Plain-text document sources
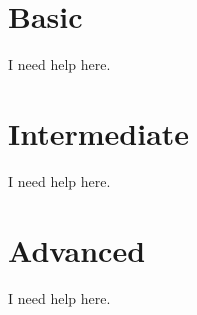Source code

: \section{Basic}

I need help here.

\section{Intermediate}

I need help here.

\section{Advanced}

I need help here.


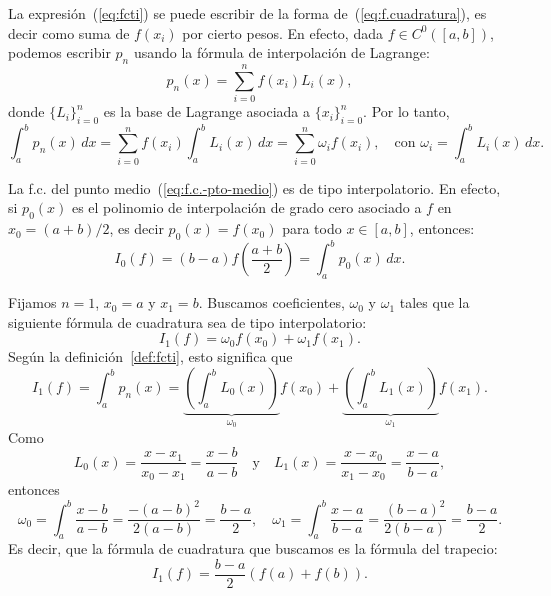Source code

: La expresión~(\ref{eq:fcti}) se puede escribir de la forma
de~(\ref{eq:f.cuadratura}), es decir como suma de $f(x_i)$ por
cierto pesos. En efecto, dada $f\in C^0([a,b])$, podemos escribir
$p_n$ usando la fórmula de interpolación de Lagrange:
\begin{equation*}
  p_n(x)=\sum_{i=0}^n f(x_i) L_i(x),
\end{equation*}
donde $\{L_i\}_{i=0}^n$ es la base de Lagrange asociada a
$\{x_i\}_{i=0}^n$. Por lo tanto,
\begin{equation*}
  \int_a^bp_n(x)\,dx = \sum_{i=0}^n f(x_i) \int_a^b L_i(x)\,dx 
  =\sum_{i=0}^n \omega_i f(x_i), \quad \text{con } \omega_i=\int_a^b L_i(x)\,dx.
\end{equation*}

\begin{example}
  \label{ex:formula-pto-medio-interpol}
  La f.c. del punto medio~(\ref{eq:f.c.-pto-medio}) es de tipo
  interpolatorio. En efecto, si $p_0(x)$ es el polinomio de 
  interpolación de grado cero asociado a $f$ en $x_0=(a+b)/2$, es
  decir $p_0(x)=f(x_0)$ para todo $x\in[a,b]$, entonces:
  \begin{equation*}
    I_0(f) = (b-a)f\left(\frac{a+b}{2}\right) = \int_a^b p_0(x)\,dx.
  \end{equation*}
\end{example}

\begin{example}
  \label{ex:formula-trapecio-interpol}
  Fijamos $n=1$, $x_0=a$ y $x_1=b$. Buscamos coeficientes, $\omega_0$
  y $\omega_1$ tales que la siguiente fórmula de cuadratura sea de
  tipo interpolatorio:
  \begin{equation*}
    I_1(f)=\omega_0 f(x_0) + \omega_1 f(x_1).
  \end{equation*}
  Según la definición~\ref{def:fcti}, esto significa que
  \begin{equation*}
    I_1(f)=\int_a^b p_n(x)= 
    \underbrace{\left(\int_a^bL_0(x)\right)}_{\omega_0} f(x_0)+
    \underbrace{\left(\int_a^bL_1(x)\right)}_{\omega_1} f(x_1).
  \end{equation*}
  Como
  \begin{equation*}
    L_0(x)=\frac{x-x_1}{x_0-x_1}=\frac{x-b}{a-b} \quad \text{y} \quad
    L_1(x)=\frac{x-x_0}{x_1-x_0}=\frac{x-a}{b-a},
  \end{equation*}
  entonces
  \begin{equation*}
    \omega_0 = \int_a^b \frac{x-b}{a-b} = \frac{-(a-b)^2}{2(a-b)}=\frac{b-a}{2},
    \quad
    \omega_1 = \int_a^b \frac{x-a}{b-a} = \frac{(b-a)^2}{2(b-a)}=\frac{b-a}{2}.
  \end{equation*}
  Es decir, que la fórmula de cuadratura que buscamos es la
  fórmula del trapecio:
  \begin{equation*}
    I_1(f)=\frac{b-a}{2}
    \left(
      f(a)+f(b)
    \right).
  \end{equation*}
\end{example}

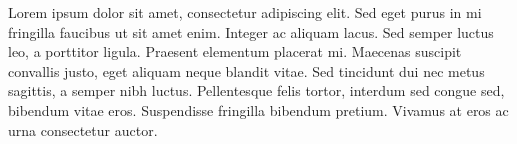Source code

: Lorem ipsum dolor sit amet, consectetur adipiscing elit. Sed eget purus in mi fringilla faucibus ut sit amet enim. Integer ac aliquam lacus. Sed semper luctus leo, a porttitor ligula. Praesent elementum placerat mi. Maecenas suscipit convallis justo, eget aliquam neque blandit vitae. Sed tincidunt dui nec metus sagittis, a semper nibh luctus. Pellentesque felis tortor, interdum sed congue sed, bibendum vitae eros. Suspendisse fringilla bibendum pretium. Vivamus at eros ac urna consectetur auctor.

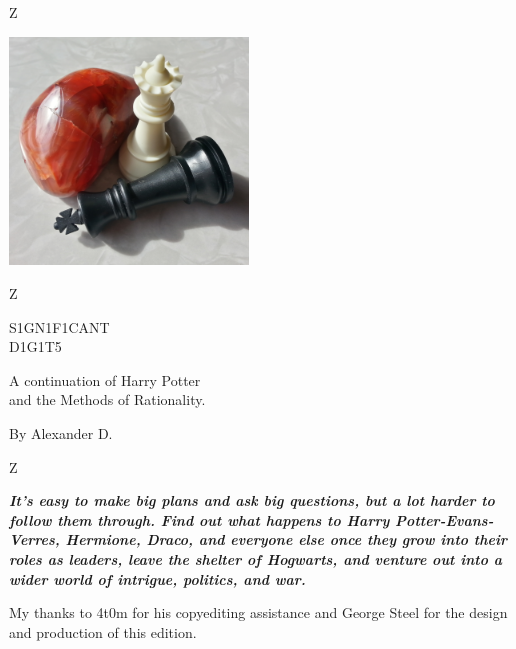\thispagestyle{empty}
\begin{center}
\leavevmode\null\LARGE\cleaders\hbox{\kding Z}\hfill\null

\medskip
\includegraphics[width=2.5in]{titlepic.png}
\medskip

\leavevmode\null\LARGE\cleaders\hbox{\kding Z}\hfill\null

\vfill

\titlepagefont\HUGE
S1GN1F1CANT\\
\fontsize{48}{48}\selectfont D1G1T5\kern-4pt\null
\vspace{18pt}

\titlefont\large

A continuation of Harry Potter\\
and the Methods of Rationality.

\vfill\vfill


\huge
By Alexander D.

\vfill

\leavevmode\null\LARGE\cleaders\hbox{\kding Z}\hfill\null
\end{center}
\clearpage
\thispagestyle{plain}

\null\vfill
\null\hfill\begin{minipage}{3in}
\bfseries\itshape\noindent It's easy to make big plans and ask big questions, but a lot harder to follow them through.  Find out what happens to Harry Potter-Evans-Verres, Hermione, Draco, and everyone else once they grow into their roles as leaders, leave the shelter of Hogwarts, and venture out into a wider world of intrigue, politics, and war.
\end{minipage}\hfill\null

\vfill

\null\hfill\begin{minipage}{3in}
My thanks to 4t0m for his copyediting assistance and George Steel for the design and production of this edition.
\end{minipage}\hfill\null

\vfill\null
\clearpage

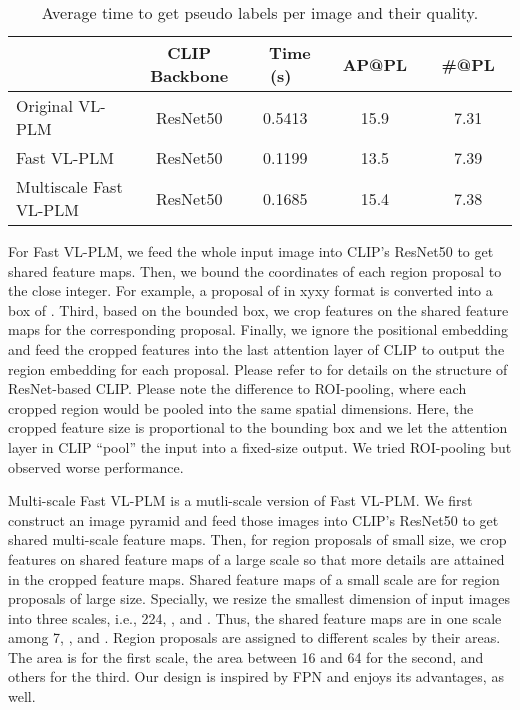 \documentclass[runningheads]{llncs}
\begin{document}
\begin{table}\begin{center}
\caption{Average time to get pseudo labels per image and their quality.} \label{tab:avg_time_PLs}
\begin{tabular}{l c c c c}
    \toprule
    {\bf } & { CLIP Backbone} & { \ Time (s)\ } & { \ AP@PL\ } &{ \ \#@PL\ }\\
    \hline
    { Original VL-PLM} & ResNet50 & 0.5413 & 15.9 & 7.31 \\
    { Fast VL-PLM } & ResNet50 & 0.1199 & 13.5 & 7.39 \\
    { Multiscale Fast VL-PLM} & ResNet50 & 0.1685 & 15.4 & 7.38 \\
    \bottomrule
    \end{tabular}
\end{center}
\end{table}

For Fast VL-PLM, we feed the whole input image into CLIP's ResNet50 to get shared feature maps. Then, we bound the coordinates of each region proposal to the close integer. For example, a proposal of  in xyxy format is converted into a box of . Third, based on the bounded box, we crop features on the shared feature maps for the corresponding proposal.
Finally, we ignore the positional embedding and feed the cropped features into the last attention layer of CLIP to output the region embedding for each proposal. 
Please refer to \cite{radford_arxiv_2021} for details on the structure of ResNet-based CLIP.
Please note the difference to ROI-pooling, where each cropped region would be pooled into the same spatial dimensions. Here, the cropped feature size is proportional to the bounding box and we let the attention layer in CLIP ``pool'' the input into a fixed-size output. We tried ROI-pooling but observed worse performance.

Multi-scale Fast VL-PLM is a mutli-scale version of Fast VL-PLM.
We first construct an image pyramid and feed those images into CLIP's ResNet50 to get shared multi-scale feature maps. 
Then, for region proposals of small size, we crop features on shared feature maps of a large scale so that more details are attained in the cropped feature maps. Shared feature maps of a small scale are for region proposals of large size. 
Specially, we resize the smallest dimension of input images into three scales, i.e., 224, , and . Thus, the shared feature maps are in one scale among 7, , and .
Region proposals are assigned to different scales by their areas. The area  is for the first scale, the area between 16 and 64 for the second, and others for the third.
Our design is inspired by FPN \cite{lin_cvpr_17_fpn} and enjoys its advantages, as well.
\end{document}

_REQUIREMENT_
Return the count of lines in the entries above that include the word "images", without any added text.

_REPLY TO THE TASK_
2